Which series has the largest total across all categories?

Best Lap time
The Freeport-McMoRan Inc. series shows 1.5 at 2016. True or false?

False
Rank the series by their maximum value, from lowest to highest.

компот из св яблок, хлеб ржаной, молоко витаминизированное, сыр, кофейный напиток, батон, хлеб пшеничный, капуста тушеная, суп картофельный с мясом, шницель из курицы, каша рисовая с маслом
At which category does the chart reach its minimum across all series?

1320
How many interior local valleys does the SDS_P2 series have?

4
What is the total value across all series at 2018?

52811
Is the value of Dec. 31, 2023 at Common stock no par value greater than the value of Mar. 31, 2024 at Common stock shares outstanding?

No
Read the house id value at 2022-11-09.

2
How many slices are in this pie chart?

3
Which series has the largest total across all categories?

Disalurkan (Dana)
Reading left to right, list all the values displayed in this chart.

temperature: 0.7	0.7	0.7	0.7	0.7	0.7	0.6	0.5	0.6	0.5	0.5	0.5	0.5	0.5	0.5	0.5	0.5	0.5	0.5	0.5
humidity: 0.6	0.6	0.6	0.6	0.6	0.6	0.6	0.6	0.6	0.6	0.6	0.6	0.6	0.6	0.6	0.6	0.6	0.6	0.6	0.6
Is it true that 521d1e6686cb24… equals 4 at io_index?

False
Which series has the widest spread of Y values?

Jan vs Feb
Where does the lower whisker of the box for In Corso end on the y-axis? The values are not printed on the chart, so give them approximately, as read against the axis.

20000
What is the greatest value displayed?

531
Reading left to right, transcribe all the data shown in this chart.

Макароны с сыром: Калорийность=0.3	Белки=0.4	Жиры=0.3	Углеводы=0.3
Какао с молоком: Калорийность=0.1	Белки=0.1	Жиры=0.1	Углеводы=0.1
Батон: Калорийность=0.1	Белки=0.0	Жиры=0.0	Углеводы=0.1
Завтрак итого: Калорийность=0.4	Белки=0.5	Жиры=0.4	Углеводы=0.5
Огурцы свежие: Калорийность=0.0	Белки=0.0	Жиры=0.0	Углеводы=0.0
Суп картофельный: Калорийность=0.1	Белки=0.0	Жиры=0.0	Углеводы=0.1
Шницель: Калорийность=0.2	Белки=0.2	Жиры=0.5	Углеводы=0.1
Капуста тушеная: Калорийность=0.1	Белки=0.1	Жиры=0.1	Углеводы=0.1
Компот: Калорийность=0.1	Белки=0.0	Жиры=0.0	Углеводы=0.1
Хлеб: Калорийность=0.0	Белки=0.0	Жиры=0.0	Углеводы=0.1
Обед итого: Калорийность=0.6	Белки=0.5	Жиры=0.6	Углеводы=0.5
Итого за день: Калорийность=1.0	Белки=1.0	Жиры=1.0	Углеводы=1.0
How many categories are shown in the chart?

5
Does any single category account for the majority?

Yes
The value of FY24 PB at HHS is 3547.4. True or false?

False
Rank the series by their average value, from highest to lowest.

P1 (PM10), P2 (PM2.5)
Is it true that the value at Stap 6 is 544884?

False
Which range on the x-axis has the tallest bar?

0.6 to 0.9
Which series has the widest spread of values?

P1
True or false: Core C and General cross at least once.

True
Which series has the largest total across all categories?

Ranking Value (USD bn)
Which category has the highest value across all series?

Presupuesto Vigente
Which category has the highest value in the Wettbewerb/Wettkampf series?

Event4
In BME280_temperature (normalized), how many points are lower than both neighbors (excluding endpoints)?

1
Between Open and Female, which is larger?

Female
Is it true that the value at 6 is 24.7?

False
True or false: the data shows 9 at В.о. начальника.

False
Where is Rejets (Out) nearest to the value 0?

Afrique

-- -- --

§ **Task requirements**: Locate every line above that contains the string "lower", and copy each of those lines in full. Case counts, so match only that exact capitalization.

§ **Output of the exercise**:
Where does the lower whisker of the box for In Corso end on the y-axis? The values are not printed on the chart, so give them approximately, as read against the axis.
In BME280_temperature (normalized), how many points are lower than both neighbors (excluding endpoints)?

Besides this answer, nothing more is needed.